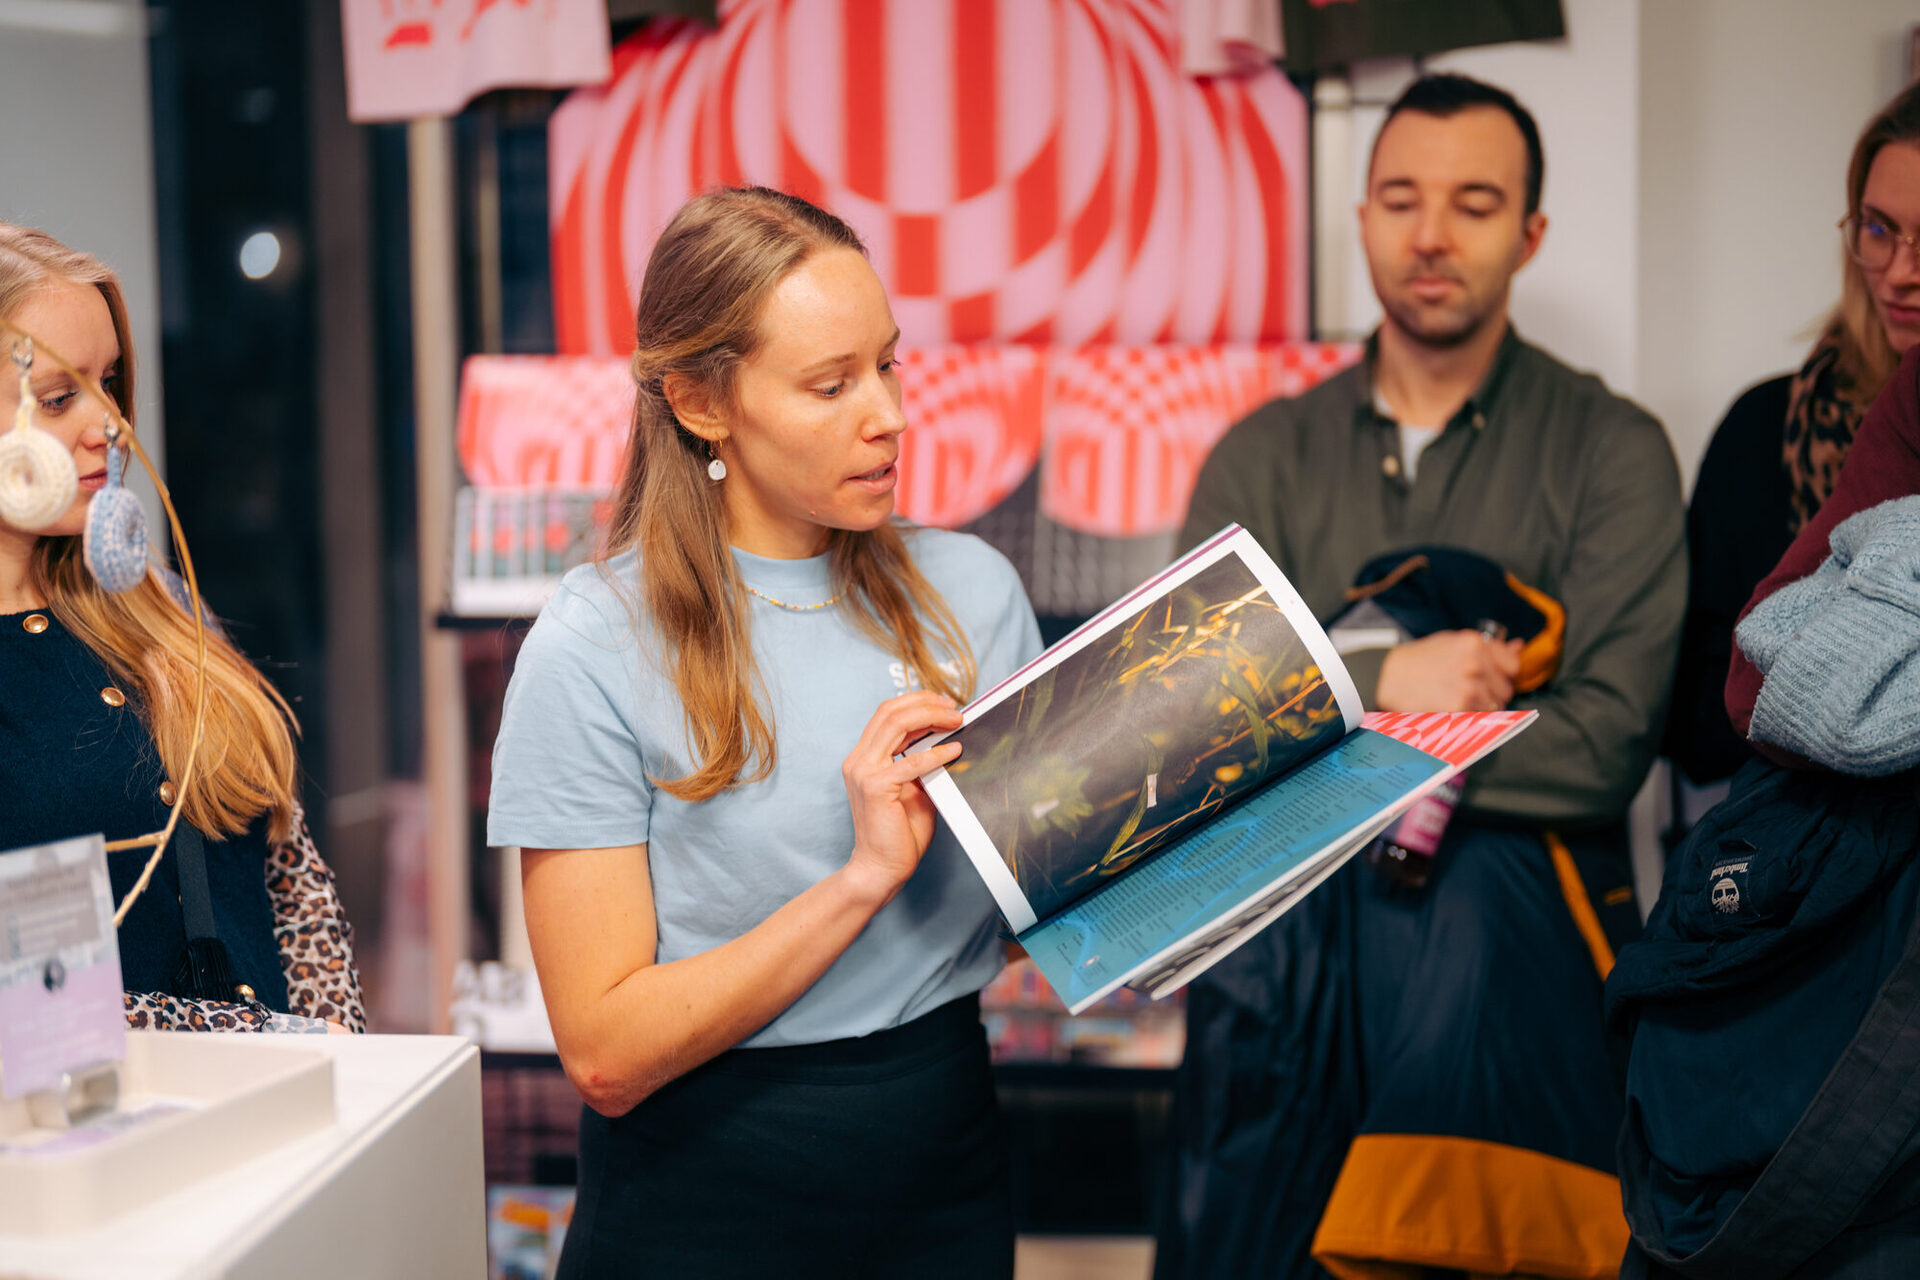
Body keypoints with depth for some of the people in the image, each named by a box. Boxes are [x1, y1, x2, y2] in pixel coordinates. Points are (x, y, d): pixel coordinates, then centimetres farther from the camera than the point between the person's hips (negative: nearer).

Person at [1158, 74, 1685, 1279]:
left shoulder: (1612, 450, 6)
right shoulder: (1266, 455, 14)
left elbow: (1605, 743, -5)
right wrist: (1379, 682, -10)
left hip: (1516, 878, -1)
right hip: (1292, 890, 2)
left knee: (1464, 908, -25)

########################################

# Task brief:
Extract every line of text from the entries above verbatim, keeping the original order and line breaks. Leave out the pictures.

# Problem solution:
Body keypoints with depth for some of the people in the image, each named by a box. Boxes are [x1, y1, x2, y2] in pixel coordinates. Points are (x, y, d): pixel coordinates, then centimetres farther from the camera than the point between the person's hips (negative: nearer).

Person at [1158, 74, 1685, 1279]:
left shoulder: (1612, 450, 6)
right shoulder: (1266, 455, 14)
left elbow: (1605, 743, -5)
right wrist: (1379, 682, -10)
left hip: (1516, 878, -1)
right hip: (1292, 890, 2)
left knee: (1464, 908, -25)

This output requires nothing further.